### INPUT DATA

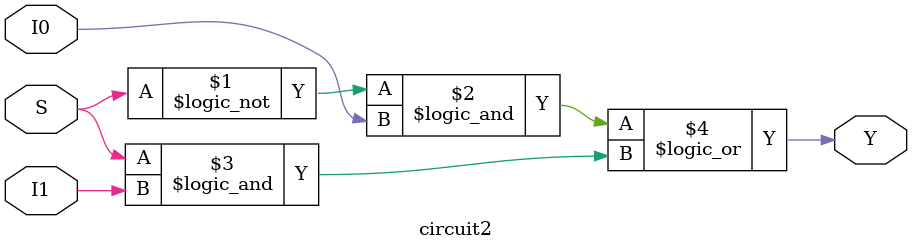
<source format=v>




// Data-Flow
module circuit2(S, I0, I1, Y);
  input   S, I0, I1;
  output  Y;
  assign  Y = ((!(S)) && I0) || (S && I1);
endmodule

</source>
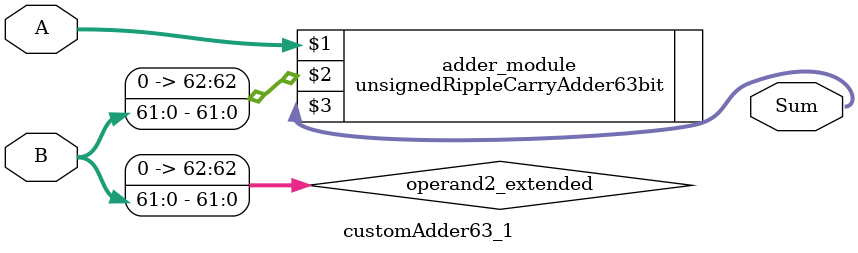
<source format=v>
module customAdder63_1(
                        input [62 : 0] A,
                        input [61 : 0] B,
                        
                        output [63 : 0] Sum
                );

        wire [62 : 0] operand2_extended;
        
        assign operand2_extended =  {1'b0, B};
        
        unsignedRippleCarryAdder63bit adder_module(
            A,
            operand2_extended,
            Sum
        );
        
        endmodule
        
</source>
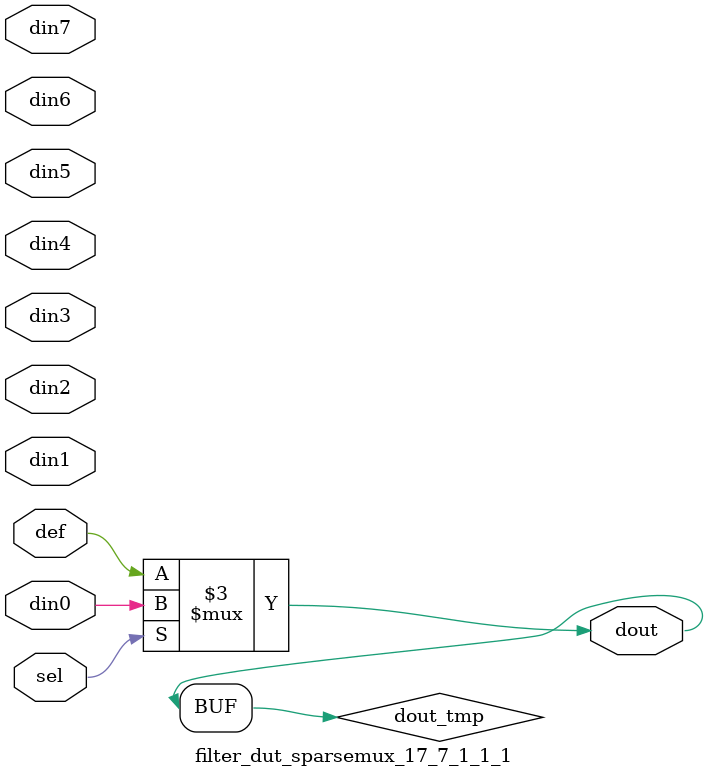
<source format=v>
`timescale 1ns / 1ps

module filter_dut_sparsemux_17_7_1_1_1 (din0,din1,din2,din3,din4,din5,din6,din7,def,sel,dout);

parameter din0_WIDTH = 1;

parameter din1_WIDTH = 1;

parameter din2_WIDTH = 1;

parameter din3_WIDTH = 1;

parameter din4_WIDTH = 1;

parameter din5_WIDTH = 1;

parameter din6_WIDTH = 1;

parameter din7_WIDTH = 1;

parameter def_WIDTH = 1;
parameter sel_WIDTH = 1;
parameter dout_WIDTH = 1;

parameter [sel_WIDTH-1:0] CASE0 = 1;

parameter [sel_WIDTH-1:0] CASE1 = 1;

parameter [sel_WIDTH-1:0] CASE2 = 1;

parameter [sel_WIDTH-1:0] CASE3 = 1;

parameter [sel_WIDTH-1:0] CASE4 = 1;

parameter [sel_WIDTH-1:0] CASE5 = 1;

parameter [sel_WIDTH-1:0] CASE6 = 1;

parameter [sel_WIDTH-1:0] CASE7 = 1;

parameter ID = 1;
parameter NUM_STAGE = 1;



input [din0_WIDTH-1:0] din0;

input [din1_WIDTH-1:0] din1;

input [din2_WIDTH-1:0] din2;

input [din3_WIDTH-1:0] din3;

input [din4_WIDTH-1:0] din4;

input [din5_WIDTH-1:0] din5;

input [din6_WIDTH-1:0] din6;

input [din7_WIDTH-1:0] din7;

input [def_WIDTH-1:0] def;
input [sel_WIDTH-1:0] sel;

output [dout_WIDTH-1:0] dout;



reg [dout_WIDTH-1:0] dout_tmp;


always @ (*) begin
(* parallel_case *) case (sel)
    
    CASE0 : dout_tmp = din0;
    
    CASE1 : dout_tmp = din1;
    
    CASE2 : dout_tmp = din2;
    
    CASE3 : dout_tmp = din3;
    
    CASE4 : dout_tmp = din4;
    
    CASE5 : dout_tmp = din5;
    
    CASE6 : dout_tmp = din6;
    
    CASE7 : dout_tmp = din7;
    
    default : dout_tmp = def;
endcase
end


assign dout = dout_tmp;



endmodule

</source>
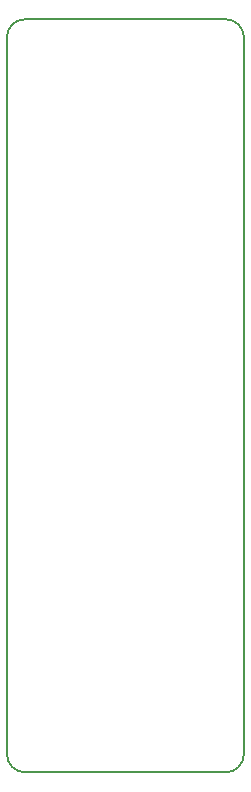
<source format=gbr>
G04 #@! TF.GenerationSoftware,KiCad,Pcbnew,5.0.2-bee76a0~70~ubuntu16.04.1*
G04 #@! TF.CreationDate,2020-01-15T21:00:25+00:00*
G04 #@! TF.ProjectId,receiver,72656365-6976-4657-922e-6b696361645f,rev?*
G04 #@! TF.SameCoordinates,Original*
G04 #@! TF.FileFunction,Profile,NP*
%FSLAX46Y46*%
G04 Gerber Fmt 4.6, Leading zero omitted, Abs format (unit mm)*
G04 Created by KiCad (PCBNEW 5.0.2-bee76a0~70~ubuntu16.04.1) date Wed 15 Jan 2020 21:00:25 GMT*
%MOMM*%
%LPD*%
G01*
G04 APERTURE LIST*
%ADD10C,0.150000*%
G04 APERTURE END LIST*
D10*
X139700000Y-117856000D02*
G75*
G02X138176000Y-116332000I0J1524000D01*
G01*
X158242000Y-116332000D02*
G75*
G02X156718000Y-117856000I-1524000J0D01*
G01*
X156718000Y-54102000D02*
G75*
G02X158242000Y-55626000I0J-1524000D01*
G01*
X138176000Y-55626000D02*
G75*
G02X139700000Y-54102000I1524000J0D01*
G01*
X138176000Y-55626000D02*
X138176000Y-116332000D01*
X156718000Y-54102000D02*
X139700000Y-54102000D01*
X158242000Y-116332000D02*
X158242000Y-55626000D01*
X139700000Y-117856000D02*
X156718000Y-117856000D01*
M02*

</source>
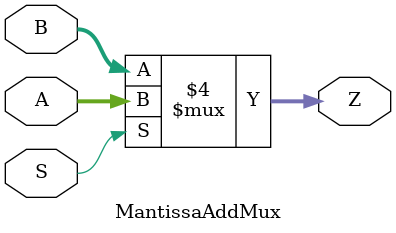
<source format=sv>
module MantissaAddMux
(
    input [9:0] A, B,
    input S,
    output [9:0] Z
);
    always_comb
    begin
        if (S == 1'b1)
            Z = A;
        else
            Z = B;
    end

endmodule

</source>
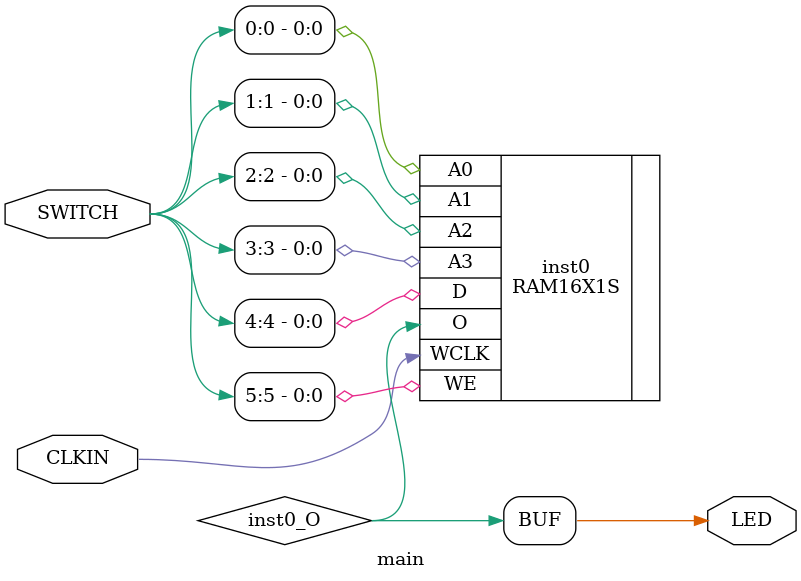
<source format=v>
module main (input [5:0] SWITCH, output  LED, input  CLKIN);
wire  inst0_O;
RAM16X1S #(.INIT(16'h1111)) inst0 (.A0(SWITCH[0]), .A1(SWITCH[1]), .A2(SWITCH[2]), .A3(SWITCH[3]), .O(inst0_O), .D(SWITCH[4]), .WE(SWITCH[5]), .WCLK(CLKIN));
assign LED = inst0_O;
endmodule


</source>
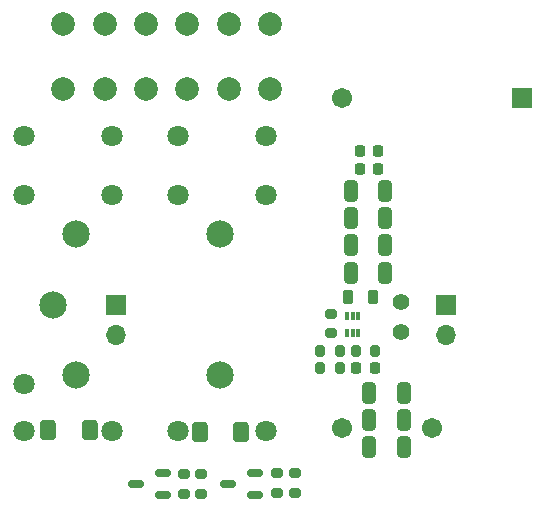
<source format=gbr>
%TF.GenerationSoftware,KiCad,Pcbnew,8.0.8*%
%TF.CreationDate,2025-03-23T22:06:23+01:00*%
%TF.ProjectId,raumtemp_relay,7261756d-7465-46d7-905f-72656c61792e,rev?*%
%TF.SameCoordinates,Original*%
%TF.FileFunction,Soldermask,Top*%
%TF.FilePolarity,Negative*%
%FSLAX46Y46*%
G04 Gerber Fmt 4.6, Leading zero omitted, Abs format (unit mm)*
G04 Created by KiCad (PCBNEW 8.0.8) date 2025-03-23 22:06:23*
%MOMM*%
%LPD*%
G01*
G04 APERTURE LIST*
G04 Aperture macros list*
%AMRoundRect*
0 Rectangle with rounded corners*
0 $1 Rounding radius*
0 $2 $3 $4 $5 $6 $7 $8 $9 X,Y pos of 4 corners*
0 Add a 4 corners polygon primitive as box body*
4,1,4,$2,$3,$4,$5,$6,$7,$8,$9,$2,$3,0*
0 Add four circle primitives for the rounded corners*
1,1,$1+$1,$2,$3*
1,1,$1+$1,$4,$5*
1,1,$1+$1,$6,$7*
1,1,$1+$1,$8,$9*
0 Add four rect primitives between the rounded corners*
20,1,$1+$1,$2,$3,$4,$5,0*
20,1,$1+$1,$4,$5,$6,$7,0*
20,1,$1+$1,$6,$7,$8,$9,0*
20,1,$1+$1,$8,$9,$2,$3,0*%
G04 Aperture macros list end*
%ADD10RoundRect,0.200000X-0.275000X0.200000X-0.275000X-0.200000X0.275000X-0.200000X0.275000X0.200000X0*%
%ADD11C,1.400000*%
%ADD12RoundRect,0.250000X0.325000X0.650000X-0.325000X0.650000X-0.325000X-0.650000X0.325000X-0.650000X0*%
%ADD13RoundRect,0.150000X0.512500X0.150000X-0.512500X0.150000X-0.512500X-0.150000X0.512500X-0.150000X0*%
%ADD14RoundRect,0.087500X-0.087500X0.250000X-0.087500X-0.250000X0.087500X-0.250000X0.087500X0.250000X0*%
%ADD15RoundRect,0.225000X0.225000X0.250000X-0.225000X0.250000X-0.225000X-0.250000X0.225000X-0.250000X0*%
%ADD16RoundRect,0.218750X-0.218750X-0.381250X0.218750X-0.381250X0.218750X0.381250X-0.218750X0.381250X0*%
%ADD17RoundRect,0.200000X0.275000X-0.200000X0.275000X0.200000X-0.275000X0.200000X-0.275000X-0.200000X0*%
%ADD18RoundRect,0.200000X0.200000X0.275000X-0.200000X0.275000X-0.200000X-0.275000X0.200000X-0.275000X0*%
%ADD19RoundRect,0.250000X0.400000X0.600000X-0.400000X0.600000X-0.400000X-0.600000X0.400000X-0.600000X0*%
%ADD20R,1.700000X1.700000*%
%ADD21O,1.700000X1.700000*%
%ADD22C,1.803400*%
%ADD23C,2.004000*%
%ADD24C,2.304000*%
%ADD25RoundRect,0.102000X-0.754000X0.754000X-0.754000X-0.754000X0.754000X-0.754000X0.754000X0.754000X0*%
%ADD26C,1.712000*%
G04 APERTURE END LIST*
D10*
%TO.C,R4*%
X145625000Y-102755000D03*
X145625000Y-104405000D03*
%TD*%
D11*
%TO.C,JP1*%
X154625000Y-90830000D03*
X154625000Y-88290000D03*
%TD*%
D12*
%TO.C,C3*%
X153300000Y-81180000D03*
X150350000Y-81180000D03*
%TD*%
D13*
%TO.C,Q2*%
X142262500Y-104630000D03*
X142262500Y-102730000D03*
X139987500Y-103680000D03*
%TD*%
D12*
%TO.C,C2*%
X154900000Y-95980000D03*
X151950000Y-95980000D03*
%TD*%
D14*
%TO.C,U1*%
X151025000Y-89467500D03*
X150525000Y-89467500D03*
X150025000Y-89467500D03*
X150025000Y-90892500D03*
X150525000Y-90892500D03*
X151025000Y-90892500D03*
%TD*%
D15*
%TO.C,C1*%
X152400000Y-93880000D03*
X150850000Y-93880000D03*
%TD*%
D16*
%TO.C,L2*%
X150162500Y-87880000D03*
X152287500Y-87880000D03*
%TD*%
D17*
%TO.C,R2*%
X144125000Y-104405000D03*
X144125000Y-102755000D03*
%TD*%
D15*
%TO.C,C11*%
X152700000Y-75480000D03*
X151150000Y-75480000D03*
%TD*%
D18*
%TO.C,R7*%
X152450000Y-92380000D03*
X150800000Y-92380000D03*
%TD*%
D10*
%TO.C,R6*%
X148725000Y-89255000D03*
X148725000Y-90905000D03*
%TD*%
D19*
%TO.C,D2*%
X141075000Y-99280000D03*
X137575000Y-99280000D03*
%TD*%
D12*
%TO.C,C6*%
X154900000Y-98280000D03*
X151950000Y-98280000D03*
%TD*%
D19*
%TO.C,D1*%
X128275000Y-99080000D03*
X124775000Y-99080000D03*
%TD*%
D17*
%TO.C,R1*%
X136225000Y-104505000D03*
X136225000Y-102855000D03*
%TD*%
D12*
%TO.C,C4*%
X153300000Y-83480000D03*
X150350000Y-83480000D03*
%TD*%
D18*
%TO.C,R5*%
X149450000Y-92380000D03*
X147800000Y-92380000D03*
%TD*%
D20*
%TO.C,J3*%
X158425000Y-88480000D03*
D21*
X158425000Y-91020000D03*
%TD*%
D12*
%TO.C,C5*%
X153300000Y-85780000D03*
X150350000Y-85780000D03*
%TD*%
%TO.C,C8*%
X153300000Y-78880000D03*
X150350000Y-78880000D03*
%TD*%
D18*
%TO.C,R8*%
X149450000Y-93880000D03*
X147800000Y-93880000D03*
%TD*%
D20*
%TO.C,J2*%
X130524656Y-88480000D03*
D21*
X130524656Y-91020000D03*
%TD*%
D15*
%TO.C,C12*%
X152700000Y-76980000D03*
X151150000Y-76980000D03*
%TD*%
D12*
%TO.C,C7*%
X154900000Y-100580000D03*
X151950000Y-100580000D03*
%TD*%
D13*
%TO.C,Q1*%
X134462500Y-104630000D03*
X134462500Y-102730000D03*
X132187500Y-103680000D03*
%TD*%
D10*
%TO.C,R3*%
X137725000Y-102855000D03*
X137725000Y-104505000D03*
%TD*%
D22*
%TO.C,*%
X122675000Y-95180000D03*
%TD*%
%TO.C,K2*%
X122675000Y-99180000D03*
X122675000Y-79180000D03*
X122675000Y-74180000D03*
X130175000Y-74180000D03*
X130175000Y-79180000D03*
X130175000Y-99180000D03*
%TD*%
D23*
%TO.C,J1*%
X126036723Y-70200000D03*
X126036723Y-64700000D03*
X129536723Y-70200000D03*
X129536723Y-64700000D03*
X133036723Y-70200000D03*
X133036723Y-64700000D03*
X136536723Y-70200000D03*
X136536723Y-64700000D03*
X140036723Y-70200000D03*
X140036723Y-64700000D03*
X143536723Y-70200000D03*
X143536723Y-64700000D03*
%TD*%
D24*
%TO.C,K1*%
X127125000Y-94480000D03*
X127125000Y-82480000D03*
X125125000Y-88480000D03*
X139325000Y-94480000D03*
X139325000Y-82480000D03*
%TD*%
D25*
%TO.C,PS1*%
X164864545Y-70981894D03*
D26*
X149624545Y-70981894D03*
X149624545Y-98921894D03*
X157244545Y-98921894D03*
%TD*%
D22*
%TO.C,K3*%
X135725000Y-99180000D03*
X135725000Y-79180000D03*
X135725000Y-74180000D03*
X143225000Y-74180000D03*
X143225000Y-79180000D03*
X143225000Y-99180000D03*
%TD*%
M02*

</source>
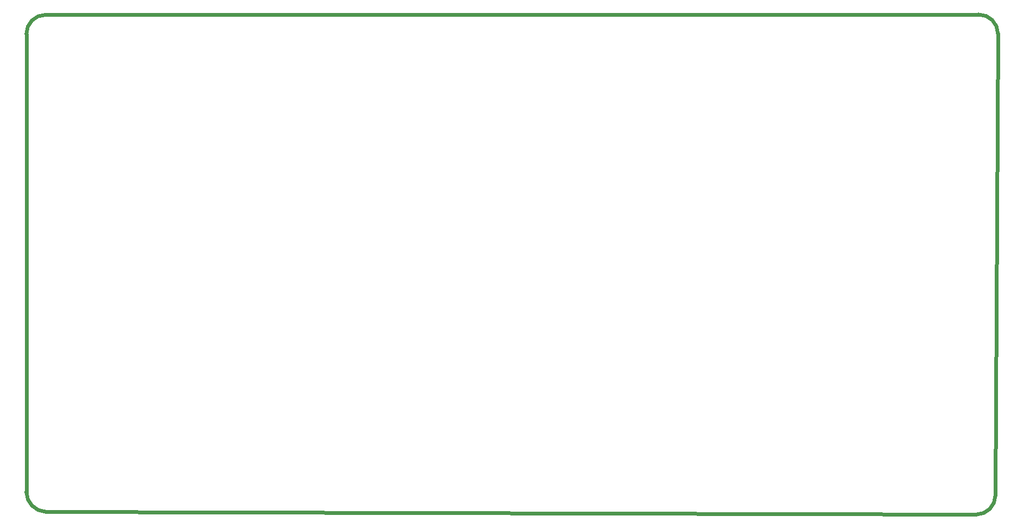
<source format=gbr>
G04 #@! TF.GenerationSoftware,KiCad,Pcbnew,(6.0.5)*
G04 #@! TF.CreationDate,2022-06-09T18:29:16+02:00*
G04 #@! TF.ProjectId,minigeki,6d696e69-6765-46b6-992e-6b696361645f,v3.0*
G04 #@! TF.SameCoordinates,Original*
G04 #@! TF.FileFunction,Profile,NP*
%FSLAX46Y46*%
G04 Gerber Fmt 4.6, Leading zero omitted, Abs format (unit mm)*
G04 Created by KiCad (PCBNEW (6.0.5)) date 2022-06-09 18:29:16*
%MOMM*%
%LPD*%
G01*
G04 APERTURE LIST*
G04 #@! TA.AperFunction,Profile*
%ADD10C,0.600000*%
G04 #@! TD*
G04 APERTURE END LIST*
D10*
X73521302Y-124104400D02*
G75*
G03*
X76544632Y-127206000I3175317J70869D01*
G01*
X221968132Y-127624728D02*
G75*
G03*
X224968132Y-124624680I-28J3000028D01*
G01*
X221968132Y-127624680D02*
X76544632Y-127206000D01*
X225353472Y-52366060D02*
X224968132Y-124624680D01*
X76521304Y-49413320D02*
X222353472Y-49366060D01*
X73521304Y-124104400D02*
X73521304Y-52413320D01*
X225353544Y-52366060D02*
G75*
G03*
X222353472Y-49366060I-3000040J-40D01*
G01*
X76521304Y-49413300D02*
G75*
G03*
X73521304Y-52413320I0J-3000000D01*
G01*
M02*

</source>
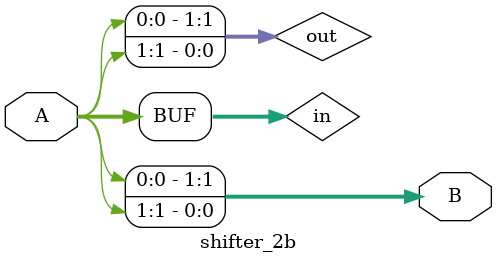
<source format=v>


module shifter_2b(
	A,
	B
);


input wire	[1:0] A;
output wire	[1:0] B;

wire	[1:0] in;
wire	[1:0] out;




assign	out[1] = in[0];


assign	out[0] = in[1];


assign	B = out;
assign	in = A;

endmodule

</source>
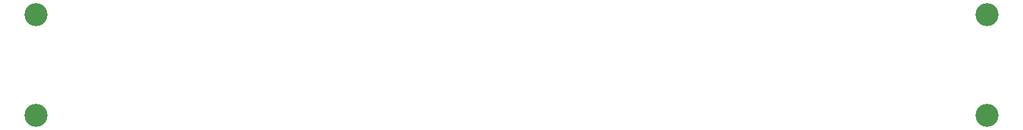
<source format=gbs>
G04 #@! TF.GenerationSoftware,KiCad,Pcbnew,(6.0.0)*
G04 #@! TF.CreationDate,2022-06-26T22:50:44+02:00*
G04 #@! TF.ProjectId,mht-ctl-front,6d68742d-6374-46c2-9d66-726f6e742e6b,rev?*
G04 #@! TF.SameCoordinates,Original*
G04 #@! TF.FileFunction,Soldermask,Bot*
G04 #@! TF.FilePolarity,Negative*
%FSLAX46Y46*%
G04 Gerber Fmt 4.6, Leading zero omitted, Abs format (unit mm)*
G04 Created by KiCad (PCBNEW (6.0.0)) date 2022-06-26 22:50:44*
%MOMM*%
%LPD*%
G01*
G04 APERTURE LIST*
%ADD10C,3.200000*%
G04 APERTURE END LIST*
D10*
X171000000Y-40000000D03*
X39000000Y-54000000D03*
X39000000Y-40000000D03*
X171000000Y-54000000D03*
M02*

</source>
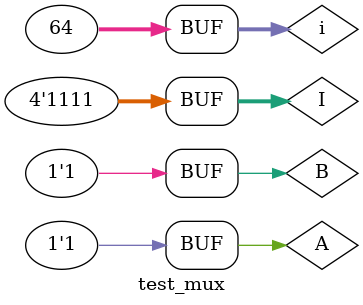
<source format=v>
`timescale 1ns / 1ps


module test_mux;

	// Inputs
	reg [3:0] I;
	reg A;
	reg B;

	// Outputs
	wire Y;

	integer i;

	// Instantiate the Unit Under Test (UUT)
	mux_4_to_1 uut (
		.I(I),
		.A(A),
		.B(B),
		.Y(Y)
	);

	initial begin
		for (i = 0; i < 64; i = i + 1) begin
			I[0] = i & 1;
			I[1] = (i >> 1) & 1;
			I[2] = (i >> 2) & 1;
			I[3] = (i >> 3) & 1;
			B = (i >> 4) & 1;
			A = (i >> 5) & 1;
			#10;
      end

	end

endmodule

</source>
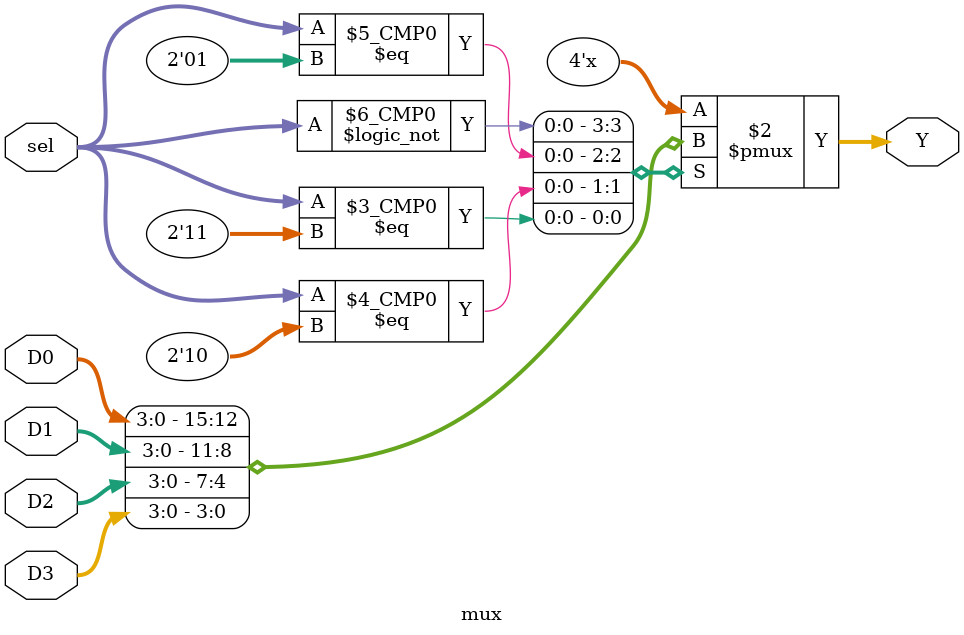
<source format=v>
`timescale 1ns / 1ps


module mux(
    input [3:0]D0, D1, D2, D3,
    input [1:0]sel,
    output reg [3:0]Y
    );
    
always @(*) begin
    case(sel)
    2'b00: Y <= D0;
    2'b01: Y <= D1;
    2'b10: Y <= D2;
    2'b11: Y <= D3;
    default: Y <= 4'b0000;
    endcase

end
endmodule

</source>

### EXERCISE AIM
Print only the lines from the opening line of the listing to the line containing "parameter [sel_WIDTH-1:0] CASE1 = 1;", inclusive, exactly as they appear and without pictures.

### PROBLEM SOLUTION
<source format=v>




// Data-Flow
module circuit2(S, I0, I1, Y);
  input   S, I0, I1;
  output  Y;
  assign  Y = ((!(S)) && I0) || (S && I1);
endmodule

</source>
<source format=v>
module customAdder63_1(
                        input [62 : 0] A,
                        input [61 : 0] B,
                        
                        output [63 : 0] Sum
                );

        wire [62 : 0] operand2_extended;
        
        assign operand2_extended =  {1'b0, B};
        
        unsignedRippleCarryAdder63bit adder_module(
            A,
            operand2_extended,
            Sum
        );
        
        endmodule
        
</source>
<source format=v>
`timescale 1ns / 1ps

module filter_dut_sparsemux_17_7_1_1_1 (din0,din1,din2,din3,din4,din5,din6,din7,def,sel,dout);

parameter din0_WIDTH = 1;

parameter din1_WIDTH = 1;

parameter din2_WIDTH = 1;

parameter din3_WIDTH = 1;

parameter din4_WIDTH = 1;

parameter din5_WIDTH = 1;

parameter din6_WIDTH = 1;

parameter din7_WIDTH = 1;

parameter def_WIDTH = 1;
parameter sel_WIDTH = 1;
parameter dout_WIDTH = 1;

parameter [sel_WIDTH-1:0] CASE0 = 1;

parameter [sel_WIDTH-1:0] CASE1 = 1;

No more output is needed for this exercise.